Si vote sur les motions il devait y avoir, quelle hiérarchie pourrait en découler ? Serait-elle fondamentalement différente de celle de novembre 2012 ?

En 2012, la Droite forte avait fait un marketing génial en se positionnant derrière la figure de Nicolas Sarkozy. Ce n’est pas sûr qu’ils soient capables de le refaire. Je pense que plusieurs motions revendiqueront une forme de sarkozysme comme celle que vient de déposer Gérald  Darmanin sur le « renouveau ». La motion des Humanistes est forte chez les élus mais moins chez les militants. Elle peut être plus haute cette fois. Pour la Droite sociale de Laurent Wauquiez c’est compliqué. C’est une personnalité controversée et il a perdu des troupes. Il bénéficiait de l’élan de François Fillon la dernière fois. Il faut aussi voir ce que fera Alain Juppé qui avait soutenu la Boite à idées en 2012. Il y a deux ans, les leaders du parti ne s'étaient pas souciés des motions mais cette-fois ça peut changer.

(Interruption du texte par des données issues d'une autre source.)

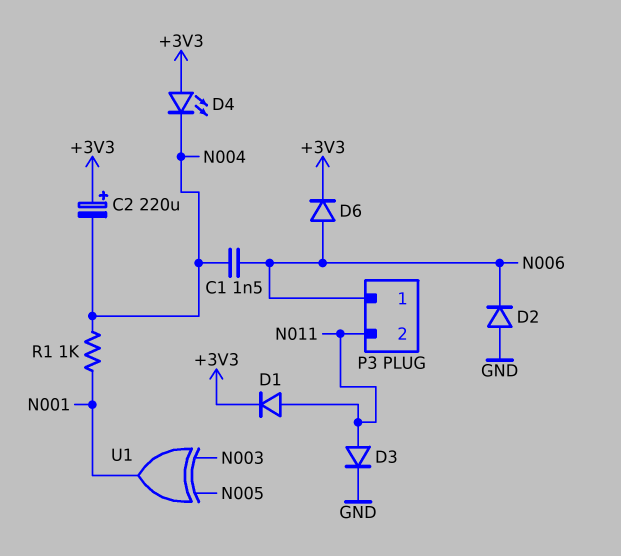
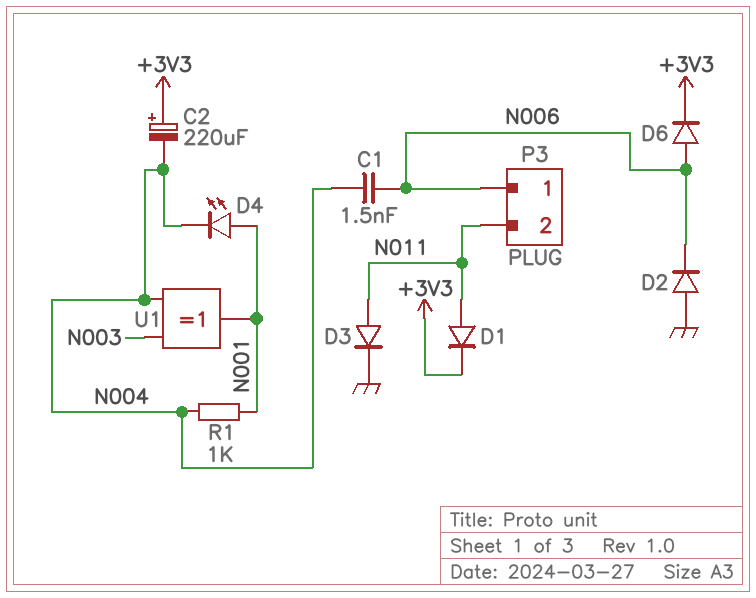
D4: LED (A +3V3, K N004) -> LED (A N001, K N004)
U1: XOR (in N003, in N005, out N001) -> XOR (in N003, in N004, out N001)

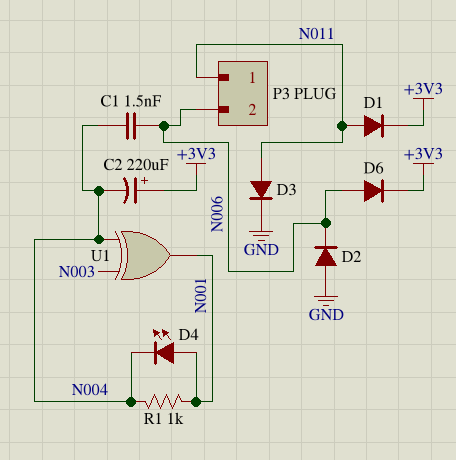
P3 pin 1: N006 -> N011
P3 pin 2: N011 -> N006

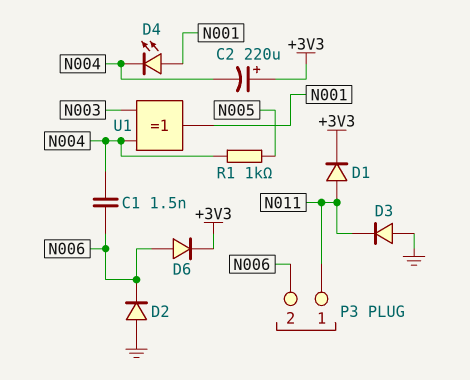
D3: diode (A N011, K GND) -> diode (A GND, K N011)
R1: 1k (N001, N004) -> 1k (N004, N005)

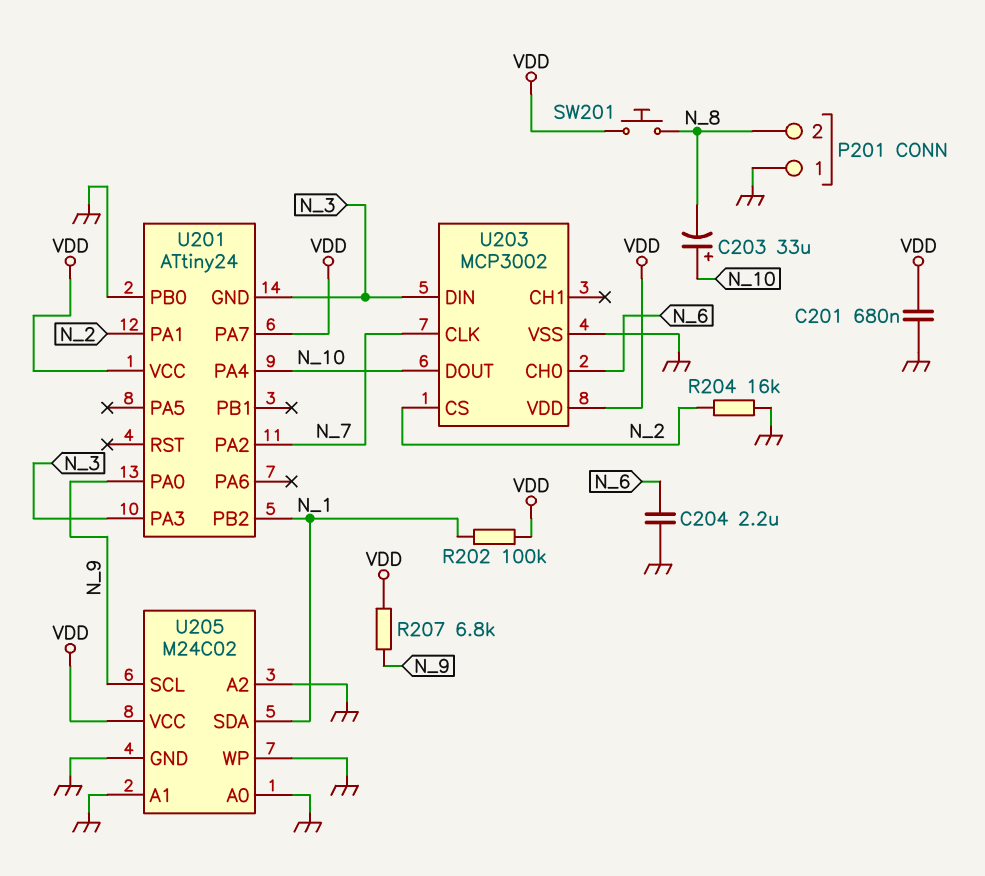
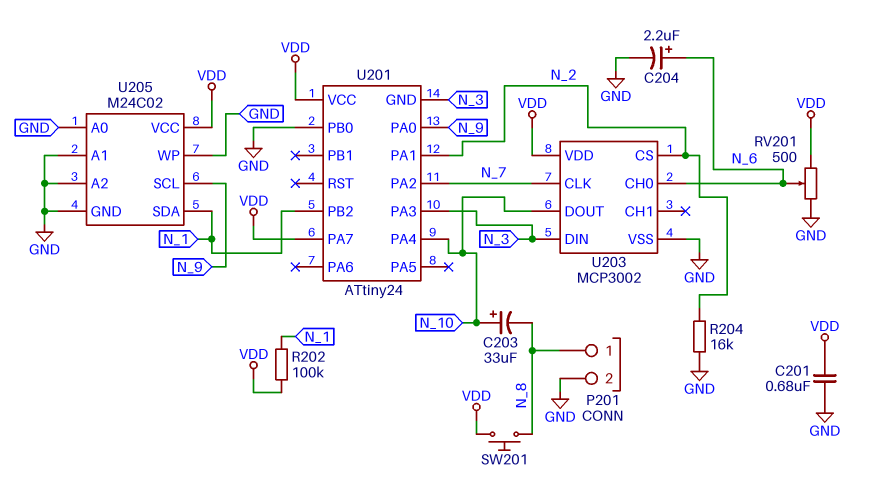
C204: 2.2uF (GND, N_6) -> 2.2uF (plus N_6, minus GND)
P201 pin 1: GND -> N_8
P201 pin 2: N_8 -> GND
R207: 6.8k (N_9, VDD) -> none
RV201: none -> 500 (GND, VDD, wiper N_6)

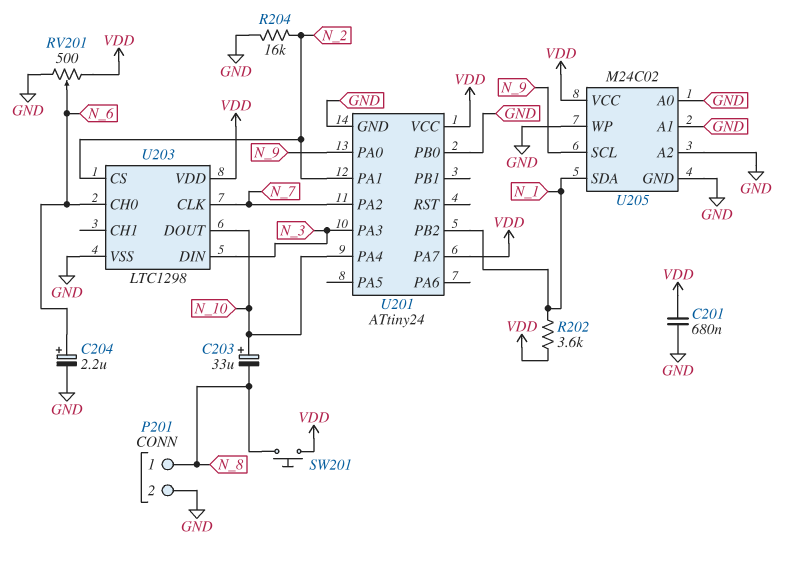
R202: 100k (N_1, VDD) -> 3.6k (N_1, VDD)
U201 pin GND: N_3 -> GND
U203: MCP3002 -> LTC1298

Qui a intérêt à ce qu'il n'y ait pas de débat idéologique au parti ? Pour quelles raisons ? 

Nicolas Sarkozy et ses amis ont fait en sorte qu’il n’y ait pas d’inventaire du quinquennat, ils n’ont pas intérêt à ce que le parti discute de la ligne et s’il revient il sera la ligne à lui tout seul. Son ambition est de récupérer l’UMP pour ensuite éventuellement changer le nom et l’approche politique du parti. En revanche, Alain Juppé et François Fillon sont favorables à une primaire donc ils ont intérêt au débat de même que les quadras comme Bruno Le Maire, Xavier Bertrand et Laurent Wauquiez.